I have been in a few things and had to watch myself after - it's not fun and I have never met anyone who'd done filming that says it was. Well, apart from Joe and Joe is disturbed. So, I would imagine MoaCSM would be among Anchovy and Danderson's faves simply because they get to watch that episode as an episode, rather than as something they've made. I mean, it's awesome, too, mind you. So there.
I could believe that Frohike read this in the same magazine that CSM had his story published in, but the producers even say that what he read was likely not true so I don't know.
@@JBSpookyReview yes, CSM's autobiographical story is his life but how he'd have liked it to be, which is why it's described as preposterous. it isn't true, but it is the article in RAC. All of the pieces fit together that way, otherwise you have two articles in two publications...

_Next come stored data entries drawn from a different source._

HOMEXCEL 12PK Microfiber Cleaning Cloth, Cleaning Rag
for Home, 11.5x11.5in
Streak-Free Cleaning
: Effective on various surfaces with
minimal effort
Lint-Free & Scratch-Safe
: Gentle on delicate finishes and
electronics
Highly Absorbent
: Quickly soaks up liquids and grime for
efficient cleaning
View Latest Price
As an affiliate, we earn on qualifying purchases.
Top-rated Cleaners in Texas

you don't know bay of pigs even?
Vaguely, but I'm not the best with history.
Actor William B.Davis Play Cancer ♋️ Man X-Files Acting Teacher Lucy Lawless Student
He taught Lucy? I had no idea.
In Fact She Was in Episode X-Files She Play Alien 👽
You get a much deserved part 2 in the audiobook. ruclips.net/video/veOrL5mulwo/видео.htmlsi=Poo_P4eXOqmp-N7R
I'll have to check that out.
#31 to Like ! Go JB !
Where's number 1!?
*For nothing can seem foul to those that win*
Love it.
Think this episode is maybe the only real “American” one. As European of course I heard of the JFK assassination and all but it doesn’t really hit.
No it doesn't have the same affect on me either being Canadian.
This is sort of a great episode. William B Davis kills it like always, but young CSM had a weak actor here, and his role as agent Spender was also weak. I think things would have been better with a stronger actor playing young CSM, and some of the whimsy cut out.
I think the Whimsy was making viewers question is if was real or not.